Application Before a brush is dipped into varnish, a few more housekeeping rules help to ratchet up the chances for success. Remember that the closer you get to the final coat, the more significant the pre-application clean-up procedures become. I start with a close look at the brush I plan to use, which is more often than not a familiar badger hair bristle brush that provides an even flow of material and consistent varnish distribution characteristics. I use throwaway foam brushes for build up coats, but I prefer the handling characteristics of a natural bristle brush for the finish coats. Beforehand, I comb the bristles of the brush and check its suppleness and cleanliness by bending the bristles against my hand in an area where sunlight can illuminate any residual detritus. If the brush still seems dirty, I’ll re-clean it with the solvent/reducer recommended on the varnish can and allow it to dry before use.
Varnish shouldn’t be used directly out of the can because each time the brush is dipped into the material the contents can become contaminated with dust or debris transferred from the surface. Prior to application, varnish should be decanted into a paint cup and strained through a paint filter. It’s also a good idea to minimize the dust and other contaminants that may collect on a brush by keeping it covered when not in use. Just before you begin varnishing, the surface should be wiped with a tack rag. There are several schools of thought regarding the process. Traditionalists often use a conventional tack rag that’s basically cheesecloth saturated with a slightly sticky linseed oil that plucks dust and lint from the surface. There’s some concern that a bit of the sticky residue may be left behind on the surface may hamper adhesion. Most conventional oil and resin-based varnishes won’t be adversely affected, but some modern coatings aren’t as forgiving. This has caused many pros to opt for plain cheesecloth or a slightly damp cotton rag moistened with reducer, alcohol or even water. If you use a conventional spar varnish, traditional tack rags
work just fine.
The build-up process begins with a thin penetrating sealer coat that’s comprised of the regular varnish thinned 20- to 30-percent with the manufacturer’s recommended reducer. This should be a fairly miserly applied coat that leaves behind what appear to be dry spots and no sags or surface accumulation. Depending upon the temperature, it usually dries in a day and the results are anything but spectacular. This first thin coat lifts the grain and provides an essential anchor between the wood and the varnish layers to come. The surface will appear rough but even in color. If it reveals an odd, uneven surface with sanding marks, scraper gouges and signs of old varnish, you’ve got a problem that won’t get any better as more coats are added. A difficult decision must be made, either return to the sanding phase and do a better job of eliminating the imperfections, or carry on and accept a more rough and ready finish—a boat meant for action rather than posing pier side.

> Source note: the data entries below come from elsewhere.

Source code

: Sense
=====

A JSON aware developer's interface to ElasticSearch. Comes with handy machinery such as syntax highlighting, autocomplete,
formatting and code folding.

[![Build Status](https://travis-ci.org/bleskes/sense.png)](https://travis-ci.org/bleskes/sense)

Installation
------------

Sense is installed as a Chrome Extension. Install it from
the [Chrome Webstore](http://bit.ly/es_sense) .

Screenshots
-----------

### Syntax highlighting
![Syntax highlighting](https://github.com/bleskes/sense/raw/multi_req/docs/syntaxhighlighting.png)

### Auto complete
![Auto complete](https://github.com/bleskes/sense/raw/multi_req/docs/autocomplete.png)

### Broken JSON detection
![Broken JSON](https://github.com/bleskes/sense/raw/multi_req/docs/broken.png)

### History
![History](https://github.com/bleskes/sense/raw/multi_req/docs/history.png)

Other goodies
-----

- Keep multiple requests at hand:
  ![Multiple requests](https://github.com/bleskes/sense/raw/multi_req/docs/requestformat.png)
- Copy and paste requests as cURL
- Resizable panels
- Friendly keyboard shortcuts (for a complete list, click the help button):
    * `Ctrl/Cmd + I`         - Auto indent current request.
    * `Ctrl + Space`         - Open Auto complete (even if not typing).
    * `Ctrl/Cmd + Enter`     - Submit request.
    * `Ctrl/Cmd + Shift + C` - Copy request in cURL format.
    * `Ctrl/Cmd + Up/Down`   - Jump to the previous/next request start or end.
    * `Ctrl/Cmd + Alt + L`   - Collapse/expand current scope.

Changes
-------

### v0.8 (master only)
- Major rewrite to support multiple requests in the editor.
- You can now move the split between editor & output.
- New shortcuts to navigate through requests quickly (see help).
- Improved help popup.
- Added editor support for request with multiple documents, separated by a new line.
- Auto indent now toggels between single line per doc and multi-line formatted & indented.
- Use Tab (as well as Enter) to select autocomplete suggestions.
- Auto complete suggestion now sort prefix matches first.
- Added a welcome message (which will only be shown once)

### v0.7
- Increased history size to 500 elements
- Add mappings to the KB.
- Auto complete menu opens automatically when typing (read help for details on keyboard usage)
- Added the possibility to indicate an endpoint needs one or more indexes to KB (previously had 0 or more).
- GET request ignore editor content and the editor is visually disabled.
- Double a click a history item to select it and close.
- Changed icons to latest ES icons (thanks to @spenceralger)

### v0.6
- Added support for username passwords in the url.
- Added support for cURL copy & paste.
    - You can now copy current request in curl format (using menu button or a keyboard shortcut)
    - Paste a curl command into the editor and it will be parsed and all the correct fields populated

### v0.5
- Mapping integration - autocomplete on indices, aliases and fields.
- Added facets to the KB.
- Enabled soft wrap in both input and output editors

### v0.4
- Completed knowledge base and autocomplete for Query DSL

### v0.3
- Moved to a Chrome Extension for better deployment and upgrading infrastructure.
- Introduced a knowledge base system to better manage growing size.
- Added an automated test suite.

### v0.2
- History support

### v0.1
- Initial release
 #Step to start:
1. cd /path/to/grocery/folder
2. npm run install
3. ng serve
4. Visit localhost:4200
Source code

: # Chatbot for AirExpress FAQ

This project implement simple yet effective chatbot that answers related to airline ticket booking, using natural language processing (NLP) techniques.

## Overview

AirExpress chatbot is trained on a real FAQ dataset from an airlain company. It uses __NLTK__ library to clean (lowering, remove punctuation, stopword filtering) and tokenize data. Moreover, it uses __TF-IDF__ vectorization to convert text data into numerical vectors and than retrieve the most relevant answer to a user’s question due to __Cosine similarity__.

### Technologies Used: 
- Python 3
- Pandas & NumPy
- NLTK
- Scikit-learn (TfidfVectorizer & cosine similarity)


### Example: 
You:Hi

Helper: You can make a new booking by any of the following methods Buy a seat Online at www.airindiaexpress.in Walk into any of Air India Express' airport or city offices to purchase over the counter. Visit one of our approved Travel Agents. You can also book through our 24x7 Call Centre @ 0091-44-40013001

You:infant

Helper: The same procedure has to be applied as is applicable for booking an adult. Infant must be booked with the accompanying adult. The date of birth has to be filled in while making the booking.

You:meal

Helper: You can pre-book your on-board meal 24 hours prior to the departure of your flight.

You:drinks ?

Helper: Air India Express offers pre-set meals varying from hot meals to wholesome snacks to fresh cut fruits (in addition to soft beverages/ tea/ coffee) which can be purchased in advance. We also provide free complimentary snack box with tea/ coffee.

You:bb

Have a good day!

The good news for those with a Cetol or other wood finish aspirations, is that there’s much less perspiration in the prep and application process. Great results are gained from doing a less rigorous version of what’s been outlined above. You’ll be committed to less sanding, less obsessing over dust control and surface evenness and fewer coats are required. Compliments will accumulate about how good the woodwork looks, and as long as you’re not tied up next to one of Tom Morris’ goldplaters, or a painstakingly resurrected S&S classic, the alternative to varnish excels. As one well-respected master craftsman and professional wood finisher put it, “do-it-yourselfers should keep two things in mind. The first is to stop pointing out to anyone who looks at your work where the one sag or solo dry spot lies—they’ll likely never see them and there’s no upside to obsessing over minor flaws. And secondly, if you ever do achieve the perfect, flawless, mirror-glass finish on a fine teak cabin table or set of hatch boards, someone will undoubtedly ask if it’s Formica!”